In contemporary design particularly, this folk revival has a tendency to “whimsify” in the spirit of only some 1940s design. We see this trend for nostalgia in the Cath Kidston style, forties austerity chic, the bearded young men sporting short back and sides, and brogues. What we are seeing in this folk renaissance is perhaps not simply an interest in folk itself, but an affinity with the spirit of immanent loss that drove this love of things folk post-war.

Why now? Perhaps it is no coincidence that to ask this question chimes with similar regarding Eurosceptism, the renewed interest in the royals and in conservatism. Our nostalgic interest in folk still tussles with ideas of the socialist versus the conservative, the industrialised versus the rural, the contemporary versus the traditional.

Folk of the future

But there is another strand of interest in folk that is not quite so stuck in the past, and perhaps provides some hope for folk in the future that is not simply nostalgic. This begins with a generation of artists that began their careers in the late 1980s and early ‘90s.

Patchwork Bedcover made by James Williams, 1842-52. St Fagans: National History Museum

These artists use the language of folk in order to confront today’s culture in a more oblique fashion. Work such as Jeremy Deller and Alan Kane’s Folk Archive (2005), a documentation of vernacular decoration and objects made into an online exhibition by the British Council, asks important questions about who exactly the “folk” are.
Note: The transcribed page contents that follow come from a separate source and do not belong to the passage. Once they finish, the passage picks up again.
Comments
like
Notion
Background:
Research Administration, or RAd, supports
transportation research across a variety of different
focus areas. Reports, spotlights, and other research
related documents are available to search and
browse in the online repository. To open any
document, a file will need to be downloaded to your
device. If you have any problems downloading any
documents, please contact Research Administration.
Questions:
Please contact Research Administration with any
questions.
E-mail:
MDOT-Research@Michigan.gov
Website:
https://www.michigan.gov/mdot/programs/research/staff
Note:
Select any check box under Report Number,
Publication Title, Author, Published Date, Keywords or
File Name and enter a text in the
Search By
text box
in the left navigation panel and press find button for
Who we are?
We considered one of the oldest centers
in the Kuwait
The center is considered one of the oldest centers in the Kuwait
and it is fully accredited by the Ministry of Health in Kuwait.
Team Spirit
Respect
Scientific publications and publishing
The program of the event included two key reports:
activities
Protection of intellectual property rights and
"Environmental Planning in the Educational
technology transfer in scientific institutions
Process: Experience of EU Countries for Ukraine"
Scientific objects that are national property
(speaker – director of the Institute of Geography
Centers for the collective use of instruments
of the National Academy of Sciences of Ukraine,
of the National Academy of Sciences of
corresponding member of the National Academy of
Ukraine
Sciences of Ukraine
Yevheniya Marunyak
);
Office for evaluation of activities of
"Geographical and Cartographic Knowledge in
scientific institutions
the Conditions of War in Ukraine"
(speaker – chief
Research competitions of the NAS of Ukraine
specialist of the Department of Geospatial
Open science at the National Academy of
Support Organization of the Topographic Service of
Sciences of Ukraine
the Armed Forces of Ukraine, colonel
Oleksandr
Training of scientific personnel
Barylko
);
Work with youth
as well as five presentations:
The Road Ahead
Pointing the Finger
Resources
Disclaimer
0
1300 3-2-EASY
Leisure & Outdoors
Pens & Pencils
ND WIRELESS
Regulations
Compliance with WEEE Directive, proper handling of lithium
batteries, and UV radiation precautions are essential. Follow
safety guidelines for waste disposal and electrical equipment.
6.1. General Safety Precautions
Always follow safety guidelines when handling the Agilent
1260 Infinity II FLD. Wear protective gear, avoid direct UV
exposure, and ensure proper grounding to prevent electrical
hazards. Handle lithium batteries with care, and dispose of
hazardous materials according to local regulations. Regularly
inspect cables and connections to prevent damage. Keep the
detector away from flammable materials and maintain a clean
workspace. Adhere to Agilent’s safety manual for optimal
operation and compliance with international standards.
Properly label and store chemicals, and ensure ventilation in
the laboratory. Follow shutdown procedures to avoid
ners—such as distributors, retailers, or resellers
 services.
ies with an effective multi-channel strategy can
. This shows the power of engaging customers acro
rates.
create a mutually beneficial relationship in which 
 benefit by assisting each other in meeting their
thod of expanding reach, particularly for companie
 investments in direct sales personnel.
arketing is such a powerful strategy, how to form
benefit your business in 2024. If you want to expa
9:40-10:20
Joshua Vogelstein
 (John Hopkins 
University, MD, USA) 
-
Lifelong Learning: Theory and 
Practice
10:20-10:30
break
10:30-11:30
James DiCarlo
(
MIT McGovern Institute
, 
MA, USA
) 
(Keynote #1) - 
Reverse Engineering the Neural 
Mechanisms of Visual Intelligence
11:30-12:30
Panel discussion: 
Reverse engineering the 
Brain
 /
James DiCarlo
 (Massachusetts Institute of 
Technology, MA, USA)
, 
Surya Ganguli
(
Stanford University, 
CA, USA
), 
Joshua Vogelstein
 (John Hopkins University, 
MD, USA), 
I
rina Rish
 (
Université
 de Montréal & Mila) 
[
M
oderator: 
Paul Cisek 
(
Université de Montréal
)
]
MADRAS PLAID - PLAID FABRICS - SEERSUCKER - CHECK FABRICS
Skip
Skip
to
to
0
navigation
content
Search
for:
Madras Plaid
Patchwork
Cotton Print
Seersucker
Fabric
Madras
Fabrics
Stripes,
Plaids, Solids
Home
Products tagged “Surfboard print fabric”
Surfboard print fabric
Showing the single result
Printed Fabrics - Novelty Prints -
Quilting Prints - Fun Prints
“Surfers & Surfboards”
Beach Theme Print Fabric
This particular piece asks what makes up British tradition and ethnicity, and demands we think about them in more fluid ways. It claims as much authenticity for Pizza Hut as for Stonehenge, Notting Hill Carnival as traditional Morris dancing – making us question our engrained idea of the British “folk”.

What this strain of folk in the contemporary visual arts does then, is to work fluidly through definitions of folk that have previously been problematic – built on contrasts of the industrial and the rural, the artificial and natural, the now and the then. It is, I think, significant that music reverberates within this work: folk music maintains an ability to transform but also holds on to its recognisable folk identity.

The Tate show, along with our folk nostalgia, should be seen as the story behind this contemporary artistic practice. To avoid being stuck in the past, we should embrace the opportunity it gives us to talk about the vibrancy of our evolving national identity, while being safe in the knowledge that the folk always seem to know what they are doing.

British Folk Art is on at Tate Britain until August 31 2014.